---------- Stored data
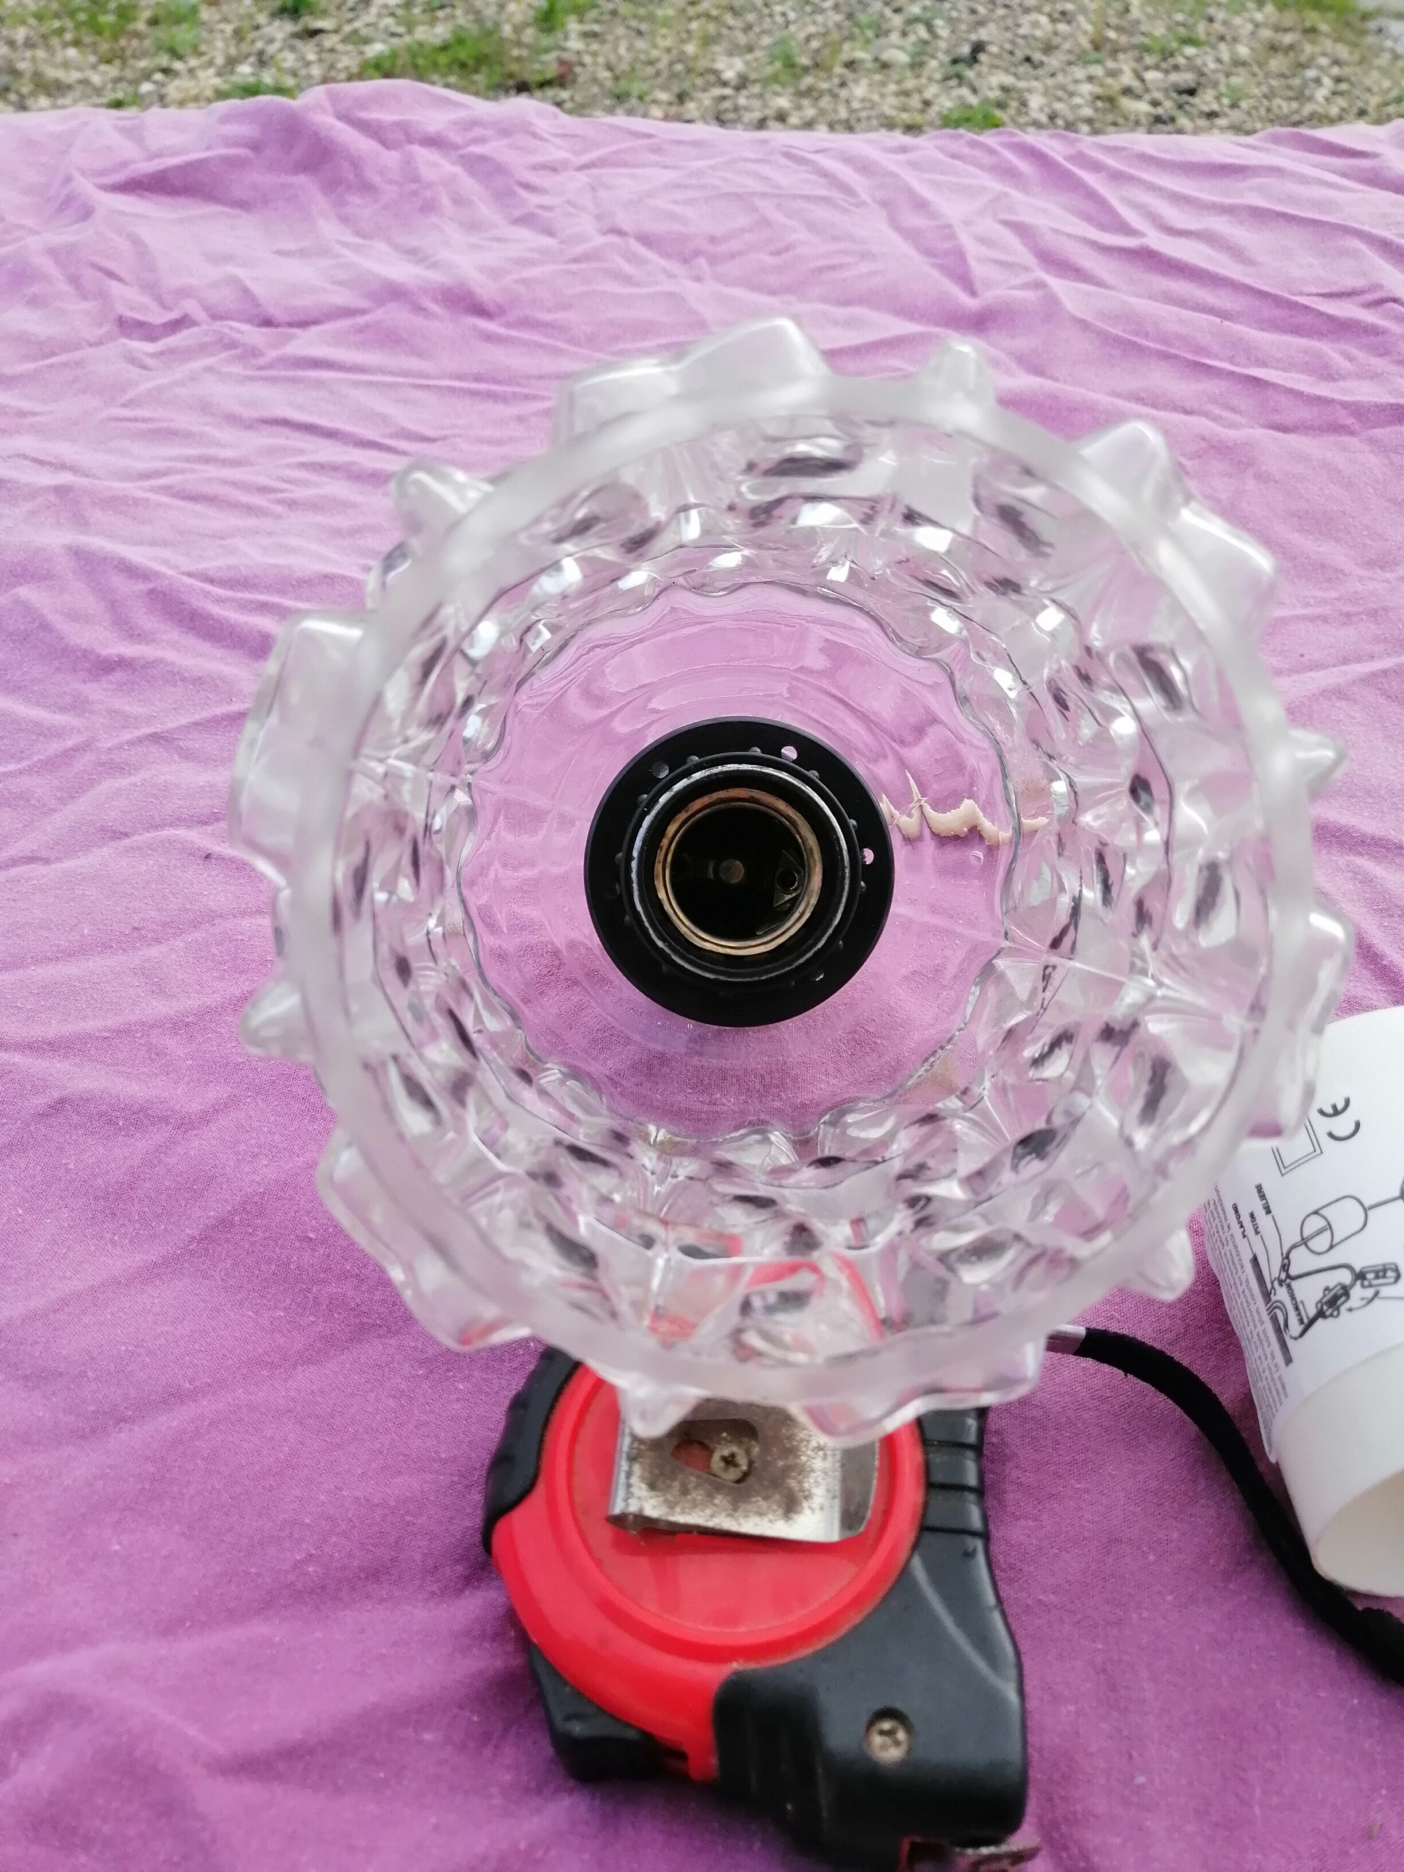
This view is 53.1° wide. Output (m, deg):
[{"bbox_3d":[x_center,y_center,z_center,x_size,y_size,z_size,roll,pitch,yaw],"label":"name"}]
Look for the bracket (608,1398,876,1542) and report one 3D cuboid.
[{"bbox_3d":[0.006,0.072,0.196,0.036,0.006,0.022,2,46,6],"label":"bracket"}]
--------------------
---------- Stored data
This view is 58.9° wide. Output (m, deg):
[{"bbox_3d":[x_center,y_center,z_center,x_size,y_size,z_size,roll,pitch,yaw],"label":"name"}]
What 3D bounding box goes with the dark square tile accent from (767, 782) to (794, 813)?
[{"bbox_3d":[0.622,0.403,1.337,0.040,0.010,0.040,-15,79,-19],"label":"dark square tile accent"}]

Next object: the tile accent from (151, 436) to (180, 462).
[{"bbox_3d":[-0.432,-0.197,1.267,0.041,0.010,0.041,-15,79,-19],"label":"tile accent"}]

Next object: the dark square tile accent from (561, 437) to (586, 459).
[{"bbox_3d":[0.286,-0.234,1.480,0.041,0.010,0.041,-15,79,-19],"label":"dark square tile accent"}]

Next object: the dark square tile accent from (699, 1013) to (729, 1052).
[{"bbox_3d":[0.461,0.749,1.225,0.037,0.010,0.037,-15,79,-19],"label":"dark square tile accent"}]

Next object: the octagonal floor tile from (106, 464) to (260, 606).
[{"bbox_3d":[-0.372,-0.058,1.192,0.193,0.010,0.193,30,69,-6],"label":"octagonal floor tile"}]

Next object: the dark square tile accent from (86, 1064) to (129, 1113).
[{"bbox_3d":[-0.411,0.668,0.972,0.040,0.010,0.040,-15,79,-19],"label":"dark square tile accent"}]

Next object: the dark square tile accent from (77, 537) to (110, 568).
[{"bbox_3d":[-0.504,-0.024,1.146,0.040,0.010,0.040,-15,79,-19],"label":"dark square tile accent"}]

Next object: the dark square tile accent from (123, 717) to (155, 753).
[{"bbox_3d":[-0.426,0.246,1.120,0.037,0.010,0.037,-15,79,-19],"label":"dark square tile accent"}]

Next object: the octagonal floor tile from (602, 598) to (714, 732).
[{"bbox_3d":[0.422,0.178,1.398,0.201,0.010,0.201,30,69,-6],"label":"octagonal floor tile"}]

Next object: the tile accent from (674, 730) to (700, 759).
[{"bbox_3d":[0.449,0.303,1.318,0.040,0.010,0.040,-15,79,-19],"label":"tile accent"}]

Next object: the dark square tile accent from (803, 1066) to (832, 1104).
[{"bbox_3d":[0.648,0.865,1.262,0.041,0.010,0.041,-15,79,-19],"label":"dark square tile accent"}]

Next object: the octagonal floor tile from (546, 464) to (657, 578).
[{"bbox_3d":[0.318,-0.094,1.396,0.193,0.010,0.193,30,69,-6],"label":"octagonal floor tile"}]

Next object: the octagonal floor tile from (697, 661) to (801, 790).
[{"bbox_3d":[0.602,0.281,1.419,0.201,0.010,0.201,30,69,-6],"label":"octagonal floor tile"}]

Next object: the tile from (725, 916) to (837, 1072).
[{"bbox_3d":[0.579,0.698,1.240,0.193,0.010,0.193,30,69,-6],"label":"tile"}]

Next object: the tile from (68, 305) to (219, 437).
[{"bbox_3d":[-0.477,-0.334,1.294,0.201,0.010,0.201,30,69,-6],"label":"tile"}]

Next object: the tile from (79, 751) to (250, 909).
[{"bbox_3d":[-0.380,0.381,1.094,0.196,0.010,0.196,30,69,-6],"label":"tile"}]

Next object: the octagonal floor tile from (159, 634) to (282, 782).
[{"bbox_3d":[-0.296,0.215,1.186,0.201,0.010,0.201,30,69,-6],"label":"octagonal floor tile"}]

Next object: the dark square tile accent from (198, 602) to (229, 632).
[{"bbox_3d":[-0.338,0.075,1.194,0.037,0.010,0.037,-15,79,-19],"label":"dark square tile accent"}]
--------------------
In the records above, find each line with the word "Output" and copy it.

This view is 53.1° wide. Output (m, deg):
This view is 58.9° wide. Output (m, deg):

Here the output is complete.